Numbers written in both forms

Question

I have come across the OEIS series A031363. It has this description:

Positive numbers of the form $x^2+xy-y^2$; or, of the form $5x^2-y^2$.

So it is saying that all numbers that can be written in the form $x^2+xy-y^2$ can be written as $5x^2-y^2$.

I am a beginner at Number Theory, so any tips or hints on how to proof it would be great.

EDIT: I have done a tiny computer search on it, and confirmed that all numbers (< 10000) that can be written in the first form can also be written in the second form. So it is saying that both form is identical.

Answer 1

If one of $x$, $y$ is even, WLOG let $x = 2a$. Same as what Bob Krueger said, $x^2 + xy - y^2 = 5a^2 - (a-y)^2$

If both $x$ and $y$ are odd, then $x + y$ and $x + 3y$ are even. We can check $x^2 + xy - y^2 = 5\left(\frac{x + y}{2}\right)^2 - \left(\frac{x + 3y}{2}\right)^2$

Answer 2

It seems to me that there is a case missing in the accepted answer. I don't see how we can take $x=2a$ "without loss of generality," because the form $x^2+xy-y^2$ is not symmetric in $x$ and $y.$ Indeed, when $y=2a,$ we have $x^2+xy-y^2 = x^2+2ax-4a^2=2x^2-(2a-x)^2,$ and I don't see how to put this in the required form.

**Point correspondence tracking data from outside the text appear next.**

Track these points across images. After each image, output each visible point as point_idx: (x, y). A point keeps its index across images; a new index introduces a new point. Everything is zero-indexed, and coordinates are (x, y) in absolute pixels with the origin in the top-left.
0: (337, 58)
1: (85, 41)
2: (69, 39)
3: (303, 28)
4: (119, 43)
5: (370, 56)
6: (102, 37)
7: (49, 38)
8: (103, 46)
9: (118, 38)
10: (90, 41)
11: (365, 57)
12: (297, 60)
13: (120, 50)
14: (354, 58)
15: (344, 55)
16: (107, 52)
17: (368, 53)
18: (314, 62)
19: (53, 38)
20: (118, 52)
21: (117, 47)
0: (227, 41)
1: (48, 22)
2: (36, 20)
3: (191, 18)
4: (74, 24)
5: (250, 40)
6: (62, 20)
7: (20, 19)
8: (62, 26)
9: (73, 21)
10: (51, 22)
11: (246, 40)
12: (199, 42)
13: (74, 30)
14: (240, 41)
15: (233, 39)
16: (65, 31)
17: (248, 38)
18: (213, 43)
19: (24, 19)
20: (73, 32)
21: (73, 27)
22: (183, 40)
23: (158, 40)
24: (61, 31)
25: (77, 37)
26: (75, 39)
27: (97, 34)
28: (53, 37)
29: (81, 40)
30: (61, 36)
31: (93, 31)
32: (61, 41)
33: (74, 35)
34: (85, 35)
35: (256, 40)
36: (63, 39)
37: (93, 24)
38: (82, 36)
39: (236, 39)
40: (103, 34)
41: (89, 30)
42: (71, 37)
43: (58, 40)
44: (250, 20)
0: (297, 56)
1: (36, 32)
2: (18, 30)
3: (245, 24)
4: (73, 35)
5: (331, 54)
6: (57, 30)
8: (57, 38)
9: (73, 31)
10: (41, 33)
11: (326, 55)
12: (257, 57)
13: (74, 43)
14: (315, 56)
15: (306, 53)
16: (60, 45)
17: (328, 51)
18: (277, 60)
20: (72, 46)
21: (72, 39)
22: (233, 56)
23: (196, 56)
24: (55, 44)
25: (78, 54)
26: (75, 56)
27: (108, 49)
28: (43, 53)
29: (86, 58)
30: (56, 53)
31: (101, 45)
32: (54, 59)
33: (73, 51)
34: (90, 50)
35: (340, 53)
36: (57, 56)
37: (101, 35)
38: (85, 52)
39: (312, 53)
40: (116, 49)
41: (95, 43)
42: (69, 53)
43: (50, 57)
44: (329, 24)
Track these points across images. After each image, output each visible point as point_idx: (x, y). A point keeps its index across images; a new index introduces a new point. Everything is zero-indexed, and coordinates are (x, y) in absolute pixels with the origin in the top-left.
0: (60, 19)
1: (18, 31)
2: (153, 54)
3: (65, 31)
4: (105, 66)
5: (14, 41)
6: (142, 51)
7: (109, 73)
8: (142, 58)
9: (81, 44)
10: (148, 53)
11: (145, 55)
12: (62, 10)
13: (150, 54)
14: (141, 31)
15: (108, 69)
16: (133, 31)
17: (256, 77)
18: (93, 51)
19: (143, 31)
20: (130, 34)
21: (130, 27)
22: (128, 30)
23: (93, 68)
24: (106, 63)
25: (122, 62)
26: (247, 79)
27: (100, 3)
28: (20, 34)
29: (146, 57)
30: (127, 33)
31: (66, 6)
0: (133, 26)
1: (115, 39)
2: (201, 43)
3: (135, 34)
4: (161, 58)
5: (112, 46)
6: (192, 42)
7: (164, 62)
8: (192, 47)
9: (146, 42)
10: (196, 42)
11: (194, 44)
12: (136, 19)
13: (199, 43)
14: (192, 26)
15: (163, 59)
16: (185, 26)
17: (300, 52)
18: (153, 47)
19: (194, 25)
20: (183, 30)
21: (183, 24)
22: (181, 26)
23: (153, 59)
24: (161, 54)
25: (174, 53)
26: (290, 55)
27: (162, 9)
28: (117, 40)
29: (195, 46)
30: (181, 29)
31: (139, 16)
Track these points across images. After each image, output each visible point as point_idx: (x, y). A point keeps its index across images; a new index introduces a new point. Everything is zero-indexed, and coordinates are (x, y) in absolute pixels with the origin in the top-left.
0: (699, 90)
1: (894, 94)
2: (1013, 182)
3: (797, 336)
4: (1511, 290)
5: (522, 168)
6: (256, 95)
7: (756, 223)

However, when $y$ is even, we have $$5\left(x-\frac{y}{2}\right)^2-\left(2x-\frac{3y}{2}\right)^2=x^2+xy-y^2,$$

so the theorem is true is this case too.

As I noted in a comment on the accepted answer, the identity $$5u^2-v^2=(3u-v)^2+(3u-v)(v-u)-(v-u)^2$$ establishes the converse.